> Problem
In the entries that follow, which lines hold the string "soccer"? List them.

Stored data
━━━━━━━━━━

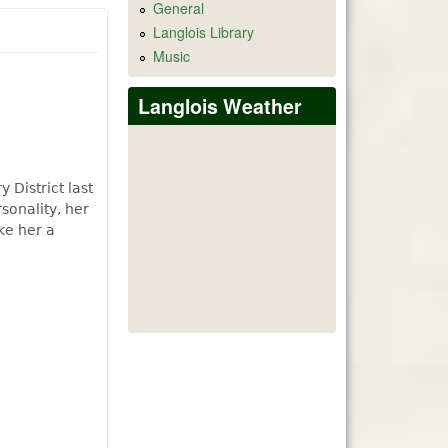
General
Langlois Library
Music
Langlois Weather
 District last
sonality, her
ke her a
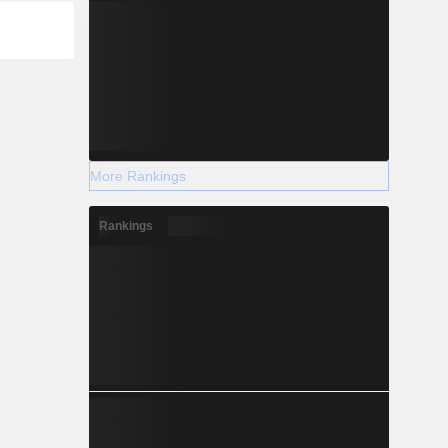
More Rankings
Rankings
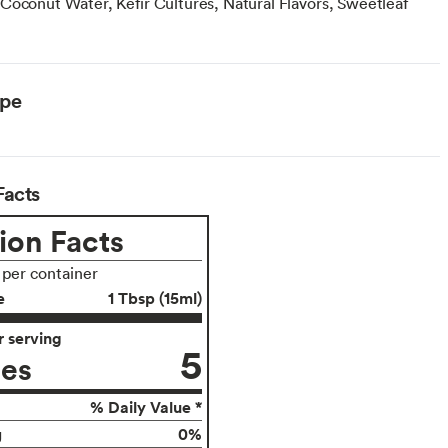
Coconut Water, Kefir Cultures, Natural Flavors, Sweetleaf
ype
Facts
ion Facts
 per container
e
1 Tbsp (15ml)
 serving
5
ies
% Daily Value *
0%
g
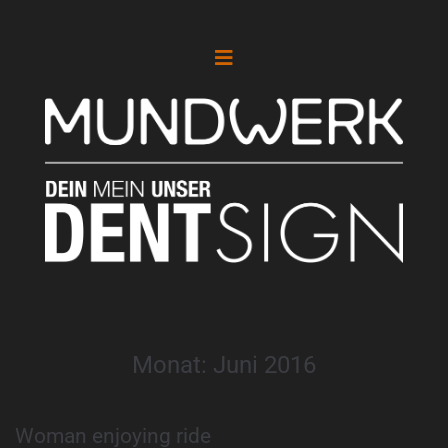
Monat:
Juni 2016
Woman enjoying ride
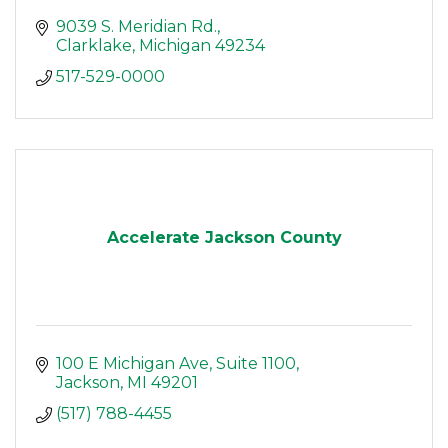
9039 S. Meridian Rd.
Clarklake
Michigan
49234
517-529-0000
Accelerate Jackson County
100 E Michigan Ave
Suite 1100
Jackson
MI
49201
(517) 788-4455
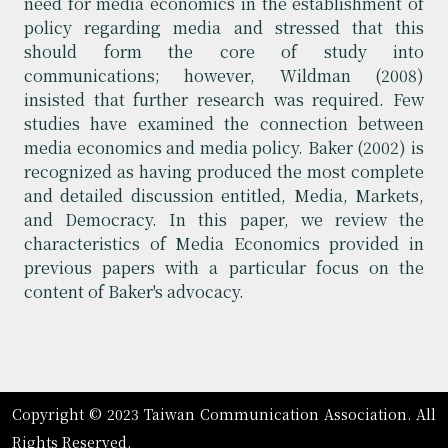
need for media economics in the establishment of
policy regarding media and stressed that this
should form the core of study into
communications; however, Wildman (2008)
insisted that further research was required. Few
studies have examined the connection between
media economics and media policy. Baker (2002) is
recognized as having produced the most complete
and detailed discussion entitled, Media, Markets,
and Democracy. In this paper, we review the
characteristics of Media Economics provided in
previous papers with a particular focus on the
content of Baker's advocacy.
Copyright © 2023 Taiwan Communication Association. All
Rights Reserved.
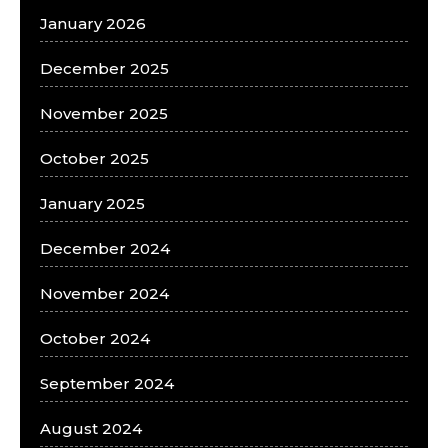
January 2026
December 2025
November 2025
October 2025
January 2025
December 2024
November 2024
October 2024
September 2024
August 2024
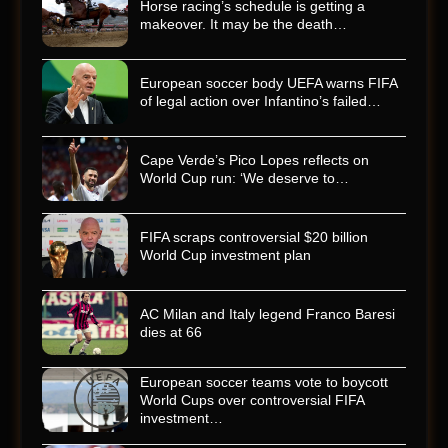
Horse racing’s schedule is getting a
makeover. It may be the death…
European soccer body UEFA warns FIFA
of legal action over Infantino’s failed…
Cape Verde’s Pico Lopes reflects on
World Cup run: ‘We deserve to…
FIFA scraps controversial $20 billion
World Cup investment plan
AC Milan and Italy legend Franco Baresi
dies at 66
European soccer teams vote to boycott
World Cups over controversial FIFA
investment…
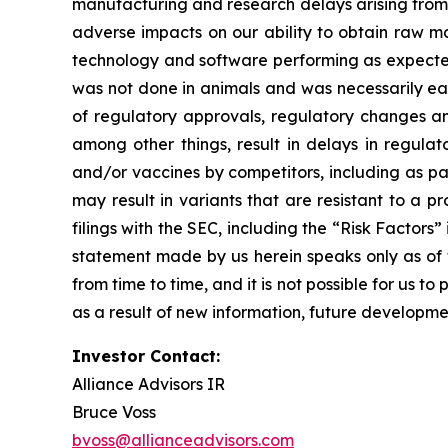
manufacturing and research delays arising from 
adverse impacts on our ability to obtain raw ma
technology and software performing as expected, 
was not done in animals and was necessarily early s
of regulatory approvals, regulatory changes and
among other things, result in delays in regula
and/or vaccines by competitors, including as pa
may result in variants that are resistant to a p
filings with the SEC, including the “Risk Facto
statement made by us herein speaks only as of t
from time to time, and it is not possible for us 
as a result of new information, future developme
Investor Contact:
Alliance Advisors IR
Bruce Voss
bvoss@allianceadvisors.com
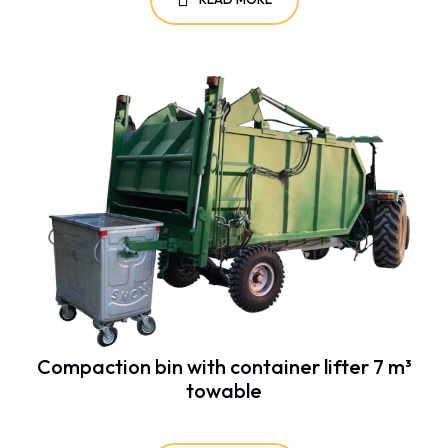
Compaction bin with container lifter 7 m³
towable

━━━━━━━━━━

> Written reply
European soccer body UEFA warns FIFA
European soccer teams vote to boycott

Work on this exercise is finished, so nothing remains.